***** EXTRACTED TEXT *****

3. Get ready for the day even if you’re staying home

Its amazing how much more human you feel once you’re showered and dressed, you might even choose to put on some lipstick and mascara.

My motto after my second baby was ‘fake it til you make it’ and it really changed those utter exhaustion days into more optimistic days. I often joked to my friends that the more dressed up and made up I was, the more exhausted I was, but it helped. 

Looking like you’re ready to take on the world even when you’re a complete mess on the inside can really improve your mood and energy levels

4. Eat well 

It can be very very easy to slip into bad eating habits when you are exhausted and have no energy to shop or cook. You wont be doing yourself any favours by eating unhealthy food, in fact it will only make your body more tired.  

Your body needs healthy, wholesome food when it is under stress (sleep deprivation is stressful for your body) and ensuring you have healthy, nutritious food is vital to your energy levels. 

If you’re having trouble getting out of the house to shop or cant get your head in the game to even think about meals, perhaps you could do an online grocery order or organise a hello fresh box to inspire you and take the thinking out of food prep.  

If finances won’t allow for hello fresh boxes or other ready-to-eat delivered meals, perhaps you could get together with some friends and organise a big batch cooking day so you can all stock your freezers. 

5. Get some exercise 

Fresh air and exercise can really improve energy levels and outlook…. if you cant manage leaving the house just yet, perhaps  you could just do some stretches in your living room with your baby close by.  

If you can get out of the house get your baby in a wrap/carrier or pram and pop on some comfy shoes and go for a little walk, even just around the block. Its amazing how even tiny levels of movement and exercise boost your mood and body.

6.  Have a laugh

Laughter and light heartedness will take you a long way in your mindset around sleep. Laughter boosts oxytocin which in turn calms and soothes the nervous system and creates feelings of love and contentedness… which both mum and baby need to sleep. 

I remember many times changing my grumpy ‘it's sleep time!’ voice into cookie monster voice (a terrible attempt at it I should say) whilst trying to get my daughter to sleep.  In those moments I recognised that I was starting to get so frustrated, I might get angry at her, sleep deprivation can do that to any sane person, and instead I turned it into a laugh. My attempt at cookie monster voice not only snapped me out of my frustration but calmed my body and made both of my kids laugh in hysterics, which in turn made me laugh too. And always, only a few minutes later that little sleepless baby would fall asleep in my arms after laughing her little heart out.

*****

*TASK 1*
According to the tips on coping with exhaustion after a new baby, what was the writer's motto after the second baby?
*TASK 2*
Write the next part of the tips on coping with exhaustion after a new baby, starting after the last sentence of the text.

***** ENTRIES SHOWN *****

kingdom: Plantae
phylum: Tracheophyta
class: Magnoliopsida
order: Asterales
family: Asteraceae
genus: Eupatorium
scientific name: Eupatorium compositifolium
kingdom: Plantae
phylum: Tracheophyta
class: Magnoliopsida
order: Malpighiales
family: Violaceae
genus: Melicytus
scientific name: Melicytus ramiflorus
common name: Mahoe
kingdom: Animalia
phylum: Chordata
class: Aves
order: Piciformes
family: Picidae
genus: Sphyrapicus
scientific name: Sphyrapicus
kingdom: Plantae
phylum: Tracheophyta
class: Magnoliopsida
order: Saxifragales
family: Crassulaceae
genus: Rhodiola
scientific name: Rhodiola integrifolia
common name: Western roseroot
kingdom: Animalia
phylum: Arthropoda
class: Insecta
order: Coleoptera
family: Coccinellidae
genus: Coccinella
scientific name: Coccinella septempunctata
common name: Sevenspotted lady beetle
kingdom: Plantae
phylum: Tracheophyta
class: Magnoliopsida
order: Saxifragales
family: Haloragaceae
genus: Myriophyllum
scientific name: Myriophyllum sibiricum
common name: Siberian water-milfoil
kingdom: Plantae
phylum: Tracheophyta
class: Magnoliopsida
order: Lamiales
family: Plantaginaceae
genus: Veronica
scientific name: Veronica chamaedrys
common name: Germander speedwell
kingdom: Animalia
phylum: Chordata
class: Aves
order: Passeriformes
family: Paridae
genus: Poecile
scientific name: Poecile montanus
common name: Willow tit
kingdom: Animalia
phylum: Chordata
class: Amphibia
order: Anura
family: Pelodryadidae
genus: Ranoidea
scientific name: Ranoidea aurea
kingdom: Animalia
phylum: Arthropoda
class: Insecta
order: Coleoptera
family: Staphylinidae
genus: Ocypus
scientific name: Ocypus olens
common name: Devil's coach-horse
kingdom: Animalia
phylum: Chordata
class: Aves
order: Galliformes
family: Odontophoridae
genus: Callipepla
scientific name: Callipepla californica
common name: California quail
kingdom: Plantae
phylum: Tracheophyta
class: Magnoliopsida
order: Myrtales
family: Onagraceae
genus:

*****

*TASK ANSWER 1*
Fake it til you make it.

*TASK ANSWER 2*
7. Nap

If you have never been able to nap, give it a try! Napping boosts your oxytocin and although it doesn’t really assist in boosting your cognitive function, it does help reset your brain and feel more refreshed and able to take on the challenges at hand once you do wake up. 

If you’re like me, and can only think of all the things you SHOULD be doing instead of napping, write a list and deal with it later! The housework and washing can wait.. or you can have a postnatal doula (like me)/family do that for you whilst you nap. 

If actually closing your eyes to fall asleep is a struggle, try some relaxation music, or for those of you who’ve done my HypnoBirthing classes, try some of your HypnoBirthing guided imagery tracks. The mental effort it takes to switch off when you’re severely sleep deprived can be significant, and if you’re needing more help with that, get in touch with me, I do have a beautiful guided imagery track that will help you feel as though you’ve had a long nap even when you haven’t been able to close your eyes for an actual sleep. 



How do these suggestions feel to you? Do you think you can adopt any of these to help you cope better with the lost sleep? 

I truly hope you will find these tips and tricks useful in the first year of your baby’s life. The knowledge that nothing remains as it is for too long with babies might be a great comfort to you. Their sleep patterns and requirements are ever changing, just as your ability to cope with them are. You are doing an amazing job. The most important thing is that you rest as much as possible, housework can wait.